Give back every entry precisely as written, without any of the images.

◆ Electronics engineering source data
+ + +
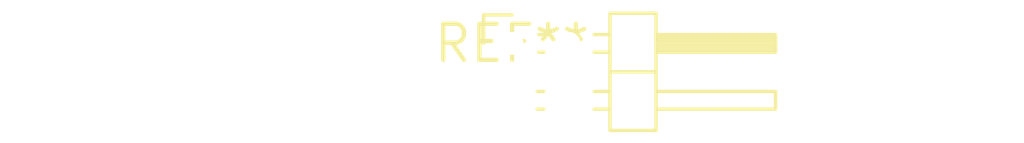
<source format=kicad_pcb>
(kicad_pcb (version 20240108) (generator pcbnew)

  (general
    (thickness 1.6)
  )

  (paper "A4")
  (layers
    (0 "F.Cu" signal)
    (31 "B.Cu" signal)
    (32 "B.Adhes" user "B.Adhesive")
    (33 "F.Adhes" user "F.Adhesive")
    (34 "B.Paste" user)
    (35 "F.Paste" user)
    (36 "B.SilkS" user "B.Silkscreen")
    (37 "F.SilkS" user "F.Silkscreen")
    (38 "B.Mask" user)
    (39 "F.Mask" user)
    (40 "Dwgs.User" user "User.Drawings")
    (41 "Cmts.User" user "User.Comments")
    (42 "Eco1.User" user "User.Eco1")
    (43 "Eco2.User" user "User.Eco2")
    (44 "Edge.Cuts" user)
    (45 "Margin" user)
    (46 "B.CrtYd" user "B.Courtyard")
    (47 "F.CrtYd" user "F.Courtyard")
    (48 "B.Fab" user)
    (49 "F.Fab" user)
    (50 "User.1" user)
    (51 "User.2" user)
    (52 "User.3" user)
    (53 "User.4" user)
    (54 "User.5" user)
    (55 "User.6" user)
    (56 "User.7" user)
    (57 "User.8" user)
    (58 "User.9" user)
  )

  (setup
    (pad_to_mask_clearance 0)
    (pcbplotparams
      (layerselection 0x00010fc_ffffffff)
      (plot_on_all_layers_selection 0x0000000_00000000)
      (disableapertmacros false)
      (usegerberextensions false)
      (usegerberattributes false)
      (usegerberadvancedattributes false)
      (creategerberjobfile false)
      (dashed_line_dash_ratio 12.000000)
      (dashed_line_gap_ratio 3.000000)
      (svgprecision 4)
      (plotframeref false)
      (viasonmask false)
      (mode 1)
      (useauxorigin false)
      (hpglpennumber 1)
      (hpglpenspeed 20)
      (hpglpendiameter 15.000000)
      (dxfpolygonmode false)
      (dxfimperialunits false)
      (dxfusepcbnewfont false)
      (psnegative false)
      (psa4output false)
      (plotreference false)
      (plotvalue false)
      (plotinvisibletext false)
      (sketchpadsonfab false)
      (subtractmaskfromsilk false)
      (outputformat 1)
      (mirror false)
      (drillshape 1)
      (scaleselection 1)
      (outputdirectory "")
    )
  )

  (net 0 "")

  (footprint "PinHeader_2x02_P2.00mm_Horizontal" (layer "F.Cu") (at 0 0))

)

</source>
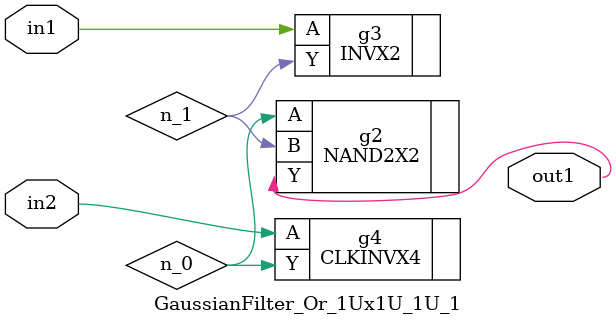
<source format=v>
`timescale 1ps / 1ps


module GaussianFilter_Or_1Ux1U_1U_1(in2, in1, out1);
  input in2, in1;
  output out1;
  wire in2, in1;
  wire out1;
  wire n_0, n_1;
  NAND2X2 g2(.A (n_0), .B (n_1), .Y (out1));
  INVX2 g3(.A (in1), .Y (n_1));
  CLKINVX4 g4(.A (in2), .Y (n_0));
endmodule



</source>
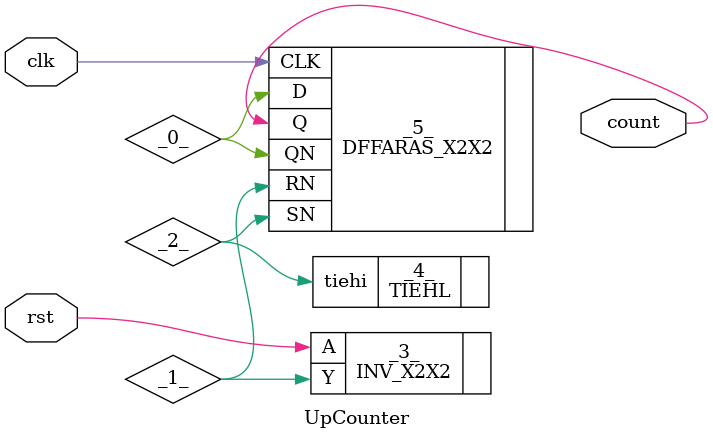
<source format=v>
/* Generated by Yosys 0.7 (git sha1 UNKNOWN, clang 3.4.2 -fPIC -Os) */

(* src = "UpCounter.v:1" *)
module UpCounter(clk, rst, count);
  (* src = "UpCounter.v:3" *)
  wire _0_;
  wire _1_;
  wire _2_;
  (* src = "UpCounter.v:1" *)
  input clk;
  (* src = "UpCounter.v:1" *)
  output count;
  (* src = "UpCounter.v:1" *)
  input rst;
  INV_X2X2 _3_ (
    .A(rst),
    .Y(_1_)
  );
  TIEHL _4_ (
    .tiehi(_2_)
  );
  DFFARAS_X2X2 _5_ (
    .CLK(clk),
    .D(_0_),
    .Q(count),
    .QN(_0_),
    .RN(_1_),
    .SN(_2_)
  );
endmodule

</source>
+ + +
◆ SOLUTION TO THE EXERCISE
<source format=kicad_pcb>
(kicad_pcb (version 20240108) (generator pcbnew)

  (general
    (thickness 1.6)
  )

  (paper "A4")
  (layers
    (0 "F.Cu" signal)
    (31 "B.Cu" signal)
    (32 "B.Adhes" user "B.Adhesive")
    (33 "F.Adhes" user "F.Adhesive")
    (34 "B.Paste" user)
    (35 "F.Paste" user)
    (36 "B.SilkS" user "B.Silkscreen")
    (37 "F.SilkS" user "F.Silkscreen")
    (38 "B.Mask" user)
    (39 "F.Mask" user)
    (40 "Dwgs.User" user "User.Drawings")
    (41 "Cmts.User" user "User.Comments")
    (42 "Eco1.User" user "User.Eco1")
    (43 "Eco2.User" user "User.Eco2")
    (44 "Edge.Cuts" user)
    (45 "Margin" user)
    (46 "B.CrtYd" user "B.Courtyard")
    (47 "F.CrtYd" user "F.Courtyard")
    (48 "B.Fab" user)
    (49 "F.Fab" user)
    (50 "User.1" user)
    (51 "User.2" user)
    (52 "User.3" user)
    (53 "User.4" user)
    (54 "User.5" user)
    (55 "User.6" user)
    (56 "User.7" user)
    (57 "User.8" user)
    (58 "User.9" user)
  )

  (setup
    (pad_to_mask_clearance 0)
    (pcbplotparams
      (layerselection 0x00010fc_ffffffff)
      (plot_on_all_layers_selection 0x0000000_00000000)
      (disableapertmacros false)
      (usegerberextensions false)
      (usegerberattributes false)
      (usegerberadvancedattributes false)
      (creategerberjobfile false)
      (dashed_line_dash_ratio 12.000000)
      (dashed_line_gap_ratio 3.000000)
      (svgprecision 4)
      (plotframeref false)
      (viasonmask false)
      (mode 1)
      (useauxorigin false)
      (hpglpennumber 1)
      (hpglpenspeed 20)
      (hpglpendiameter 15.000000)
      (dxfpolygonmode false)
      (dxfimperialunits false)
      (dxfusepcbnewfont false)
      (psnegative false)
      (psa4output false)
      (plotreference false)
      (plotvalue false)
      (plotinvisibletext false)
      (sketchpadsonfab false)
      (subtractmaskfromsilk false)
      (outputformat 1)
      (mirror false)
      (drillshape 1)
      (scaleselection 1)
      (outputdirectory "")
    )
  )

  (net 0 "")

  (footprint "PinHeader_2x02_P2.00mm_Horizontal" (layer "F.Cu") (at 0 0))

)

</source>
<source format=v>
`timescale 1ps / 1ps


module GaussianFilter_Or_1Ux1U_1U_1(in2, in1, out1);
  input in2, in1;
  output out1;
  wire in2, in1;
  wire out1;
  wire n_0, n_1;
  NAND2X2 g2(.A (n_0), .B (n_1), .Y (out1));
  INVX2 g3(.A (in1), .Y (n_1));
  CLKINVX4 g4(.A (in2), .Y (n_0));
endmodule



</source>
<source format=v>
/* Generated by Yosys 0.7 (git sha1 UNKNOWN, clang 3.4.2 -fPIC -Os) */

(* src = "UpCounter.v:1" *)
module UpCounter(clk, rst, count);
  (* src = "UpCounter.v:3" *)
  wire _0_;
  wire _1_;
  wire _2_;
  (* src = "UpCounter.v:1" *)
  input clk;
  (* src = "UpCounter.v:1" *)
  output count;
  (* src = "UpCounter.v:1" *)
  input rst;
  INV_X2X2 _3_ (
    .A(rst),
    .Y(_1_)
  );
  TIEHL _4_ (
    .tiehi(_2_)
  );
  DFFARAS_X2X2 _5_ (
    .CLK(clk),
    .D(_0_),
    .Q(count),
    .QN(_0_),
    .RN(_1_),
    .SN(_2_)
  );
endmodule

</source>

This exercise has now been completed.